# Что сделать:
1. Выведите без изменений фрагмент исходного текста, начиная со слов «А Мейерхольд в» и до слов «но он ослушался).» включительно.
2. Где, согласно исходному тексту, Сталин 20 октября произнес речь по поводу развенчания РАППа?

# Исходный текст:
━━━━━━━━━━━━━━━━
А Мейерхольд в то самое время клял РАПП и думал об очередных планах. Летом 1928 года Зинаида Райх написала секретное письмо Горькому, в котором намекнула, что единственный выход для них — эмиграция: «Дело в том, что Мейерхольд устал бороться в безвоздушном пространстве… Чтоб делать эти годы то, что делал Мейерхольд, надо было иметь запас громадной, нечеловеческой энергии. Но хорошо, если эта борьба чем-то кончается или есть хоть передышки. А их у него нет»… Я не уверен, что Мейерхольд знал об этом письме (сама З. Н. просила адресата уничтожить его, но он ослушался).

В 1932 году Сталин был настроен уже куда решительней. Впоследствии многие полагали, что расправа с РАППом была инициирована письмом Станиславского (не Сталину — правительству СССР), где великий режиссер писал, что если будет продолжаться такая политика в отношении МХАТа, то он должен будет своей рукой повесить замок на дверях театра и написать на них слово «Конец». В этом письме РАПП прямо не упоминался, но были перечислены все драматические коллизии в отношениях театра с ним. Однако вряд ли Сталин узнал о всеобщем враждебном отношении к РАППу от Станиславского. Он всё и так знал — просто дождался удобного момента и разом устранил нахалов, осмелившихся присвоить себе диктаторские полномочия. Когда в апреле постановлением ЦК ВКП(б) РАПП был распущен, многие деятели культуры не могли сразу в это поверить. А когда поверили, сочли это великим, чуть ли не божеским откровением. Я знаю, что дома у Мейерхольда это событие праздновали как… нельзя даже сказать как!

20 октября на квартире Горького на собрании писателей-коммунистов Сталин произнес речь по поводу развенчания РАППа. Это была хорошая, спокойная речь — пронизанная логикой, здравым смыслом и терпимостью. Ее выслушали сочувственно, а порой и восторженно. Ее прочитали и Мейерхольду в театре; концовка речи вызвала в нем почти истерический восторг. Вот этот фрагмент сталинского выступления: «Ни роман, ни повесть, ни рассказ, ни очерк не будут так действовать на восприятие читателя, как будет действовать на зрителя пьеса, поставленная в театре. Кроме того, при ограниченных бумажных ресурсах книга не может охватить всех желающих ее прочесть, и, наконец, после восьмичасового рабочего дня не всякий трудящийся может прочесть хорошую, но большую книгу. А ведь мы заинтересованы в том, чтобы хорошее художественное произведение, помогающее строительству социализма, помогающее переделке человеческой психики в сторону социализма, было доступно миллионам трудящихся».

Когда Мейерхольд услышал это, он вскочил, потребовал немедленно принести шампанского и почти истерически выкрикнул: «Первую фразу (о театре. — М. К.) написать афишей и повесить сюда… наверх!»
━━━━━━━━━━━━━━━━
# Приведённый список:
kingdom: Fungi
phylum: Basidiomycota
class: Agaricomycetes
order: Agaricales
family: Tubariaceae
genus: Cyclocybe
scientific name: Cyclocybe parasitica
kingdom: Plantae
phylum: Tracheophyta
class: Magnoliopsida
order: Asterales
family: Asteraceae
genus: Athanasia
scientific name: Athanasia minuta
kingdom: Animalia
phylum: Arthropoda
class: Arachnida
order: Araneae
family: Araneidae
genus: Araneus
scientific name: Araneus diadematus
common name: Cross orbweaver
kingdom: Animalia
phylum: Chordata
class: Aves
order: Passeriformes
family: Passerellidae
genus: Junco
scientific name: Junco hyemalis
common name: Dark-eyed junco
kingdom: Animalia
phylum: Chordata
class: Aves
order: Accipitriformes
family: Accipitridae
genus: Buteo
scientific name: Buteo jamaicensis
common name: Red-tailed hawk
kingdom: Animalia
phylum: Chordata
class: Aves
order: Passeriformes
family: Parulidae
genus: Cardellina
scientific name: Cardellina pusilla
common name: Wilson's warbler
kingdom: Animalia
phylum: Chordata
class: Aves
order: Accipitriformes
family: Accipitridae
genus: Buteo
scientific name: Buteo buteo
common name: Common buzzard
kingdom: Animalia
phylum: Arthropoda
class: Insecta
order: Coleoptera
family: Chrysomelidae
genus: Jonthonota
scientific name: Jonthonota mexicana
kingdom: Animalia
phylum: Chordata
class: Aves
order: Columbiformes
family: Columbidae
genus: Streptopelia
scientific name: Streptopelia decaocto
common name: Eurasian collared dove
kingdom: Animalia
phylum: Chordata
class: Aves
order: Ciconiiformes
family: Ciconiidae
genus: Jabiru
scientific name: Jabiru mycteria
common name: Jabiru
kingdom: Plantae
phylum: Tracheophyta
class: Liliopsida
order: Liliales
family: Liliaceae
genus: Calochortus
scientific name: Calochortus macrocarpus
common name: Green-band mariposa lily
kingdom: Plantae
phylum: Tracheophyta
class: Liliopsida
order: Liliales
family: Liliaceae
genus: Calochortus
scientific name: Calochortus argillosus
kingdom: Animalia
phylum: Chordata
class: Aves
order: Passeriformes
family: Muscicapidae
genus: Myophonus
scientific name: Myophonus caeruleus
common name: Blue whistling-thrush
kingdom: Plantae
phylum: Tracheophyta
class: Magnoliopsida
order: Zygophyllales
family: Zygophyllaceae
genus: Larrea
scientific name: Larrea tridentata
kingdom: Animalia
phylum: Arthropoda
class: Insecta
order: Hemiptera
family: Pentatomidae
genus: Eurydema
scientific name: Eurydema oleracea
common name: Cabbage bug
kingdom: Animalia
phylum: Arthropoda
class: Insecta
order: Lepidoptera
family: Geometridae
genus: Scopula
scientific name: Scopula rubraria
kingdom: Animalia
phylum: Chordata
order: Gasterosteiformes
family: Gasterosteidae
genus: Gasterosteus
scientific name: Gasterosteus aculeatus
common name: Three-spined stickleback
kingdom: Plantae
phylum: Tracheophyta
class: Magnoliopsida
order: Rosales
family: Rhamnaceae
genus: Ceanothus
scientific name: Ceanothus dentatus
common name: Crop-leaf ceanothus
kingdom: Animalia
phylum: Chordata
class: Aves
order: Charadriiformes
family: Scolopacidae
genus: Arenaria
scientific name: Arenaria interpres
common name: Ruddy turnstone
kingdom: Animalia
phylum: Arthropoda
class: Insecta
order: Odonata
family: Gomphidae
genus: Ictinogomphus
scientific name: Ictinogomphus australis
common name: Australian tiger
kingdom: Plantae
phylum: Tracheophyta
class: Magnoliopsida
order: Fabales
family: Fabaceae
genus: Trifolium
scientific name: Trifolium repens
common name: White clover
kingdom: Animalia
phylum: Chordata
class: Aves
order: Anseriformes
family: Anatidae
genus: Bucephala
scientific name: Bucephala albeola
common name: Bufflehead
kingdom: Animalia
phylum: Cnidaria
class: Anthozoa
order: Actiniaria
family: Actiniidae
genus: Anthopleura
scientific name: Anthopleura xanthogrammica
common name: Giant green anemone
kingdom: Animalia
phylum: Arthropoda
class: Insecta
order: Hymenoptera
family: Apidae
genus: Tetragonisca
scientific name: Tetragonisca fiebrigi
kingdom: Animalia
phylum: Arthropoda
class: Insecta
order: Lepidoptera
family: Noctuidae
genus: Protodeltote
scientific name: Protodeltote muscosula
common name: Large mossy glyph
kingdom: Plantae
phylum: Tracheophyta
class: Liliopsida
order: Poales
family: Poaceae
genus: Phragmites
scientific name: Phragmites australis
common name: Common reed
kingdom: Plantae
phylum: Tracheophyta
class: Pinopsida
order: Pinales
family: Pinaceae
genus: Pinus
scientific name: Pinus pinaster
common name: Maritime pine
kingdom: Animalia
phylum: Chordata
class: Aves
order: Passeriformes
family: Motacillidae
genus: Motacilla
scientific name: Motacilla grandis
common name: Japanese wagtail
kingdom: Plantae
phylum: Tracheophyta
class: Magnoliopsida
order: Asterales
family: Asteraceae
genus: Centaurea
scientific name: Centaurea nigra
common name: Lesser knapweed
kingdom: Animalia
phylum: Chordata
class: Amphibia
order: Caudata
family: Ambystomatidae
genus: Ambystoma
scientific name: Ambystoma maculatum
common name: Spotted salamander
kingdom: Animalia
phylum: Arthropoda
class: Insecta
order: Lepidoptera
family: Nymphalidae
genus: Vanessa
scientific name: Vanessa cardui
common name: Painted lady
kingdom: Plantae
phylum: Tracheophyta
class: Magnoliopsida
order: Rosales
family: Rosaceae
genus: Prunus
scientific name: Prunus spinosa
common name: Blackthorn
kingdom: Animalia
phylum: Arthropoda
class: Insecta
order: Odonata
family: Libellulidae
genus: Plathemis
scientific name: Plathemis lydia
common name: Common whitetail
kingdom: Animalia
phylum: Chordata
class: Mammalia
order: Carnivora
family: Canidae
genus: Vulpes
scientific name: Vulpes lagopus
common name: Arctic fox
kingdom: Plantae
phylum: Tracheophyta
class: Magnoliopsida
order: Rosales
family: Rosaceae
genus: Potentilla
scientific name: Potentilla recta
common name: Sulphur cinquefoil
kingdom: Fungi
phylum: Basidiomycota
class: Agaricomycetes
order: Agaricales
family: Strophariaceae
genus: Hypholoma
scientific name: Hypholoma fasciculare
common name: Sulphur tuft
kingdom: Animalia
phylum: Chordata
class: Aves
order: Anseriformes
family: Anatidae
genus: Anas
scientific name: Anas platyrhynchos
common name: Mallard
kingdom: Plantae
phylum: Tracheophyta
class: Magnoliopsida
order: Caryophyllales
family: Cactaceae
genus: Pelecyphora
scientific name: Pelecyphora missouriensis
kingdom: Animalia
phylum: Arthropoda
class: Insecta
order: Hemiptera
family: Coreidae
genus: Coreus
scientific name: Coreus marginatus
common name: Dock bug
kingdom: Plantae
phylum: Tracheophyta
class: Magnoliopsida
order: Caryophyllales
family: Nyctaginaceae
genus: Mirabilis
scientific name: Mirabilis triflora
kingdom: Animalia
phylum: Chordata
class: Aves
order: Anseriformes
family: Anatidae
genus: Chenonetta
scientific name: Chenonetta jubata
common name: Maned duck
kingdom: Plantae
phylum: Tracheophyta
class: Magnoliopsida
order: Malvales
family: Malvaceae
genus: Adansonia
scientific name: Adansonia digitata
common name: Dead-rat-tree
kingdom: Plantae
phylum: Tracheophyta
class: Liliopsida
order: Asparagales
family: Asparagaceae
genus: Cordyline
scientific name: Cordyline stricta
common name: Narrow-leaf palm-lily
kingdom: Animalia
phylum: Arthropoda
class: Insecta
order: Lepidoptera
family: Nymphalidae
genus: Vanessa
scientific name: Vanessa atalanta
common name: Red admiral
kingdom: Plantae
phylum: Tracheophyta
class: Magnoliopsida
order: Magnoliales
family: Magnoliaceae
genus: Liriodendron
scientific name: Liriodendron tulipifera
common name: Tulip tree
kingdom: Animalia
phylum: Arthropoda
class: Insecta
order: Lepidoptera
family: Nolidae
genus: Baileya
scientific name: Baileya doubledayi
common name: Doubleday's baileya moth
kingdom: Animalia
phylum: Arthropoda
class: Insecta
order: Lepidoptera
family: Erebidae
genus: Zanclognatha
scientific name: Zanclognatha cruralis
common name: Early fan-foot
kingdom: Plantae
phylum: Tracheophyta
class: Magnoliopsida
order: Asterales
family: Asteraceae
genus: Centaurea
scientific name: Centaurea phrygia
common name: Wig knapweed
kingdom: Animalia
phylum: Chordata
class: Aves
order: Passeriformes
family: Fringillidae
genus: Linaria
━━━━━━━━━━━━━━━━
# Ответы к заданиям:
1.
А Мейерхольд в то самое время клял РАПП и думал об очередных планах. Летом 1928 года Зинаида Райх написала секретное письмо Горькому, в котором намекнула, что единственный выход для них — эмиграция: «Дело в том, что Мейерхольд устал бороться в безвоздушном пространстве… Чтоб делать эти годы то, что делал Мейерхольд, надо было иметь запас громадной, нечеловеческой энергии. Но хорошо, если эта борьба чем-то кончается или есть хоть передышки. А их у него нет»… Я не уверен, что Мейерхольд знал об этом письме (сама З. Н. просила адресата уничтожить его, но он ослушался).

2. На квартире Горького, на собрании писателей-коммунистов.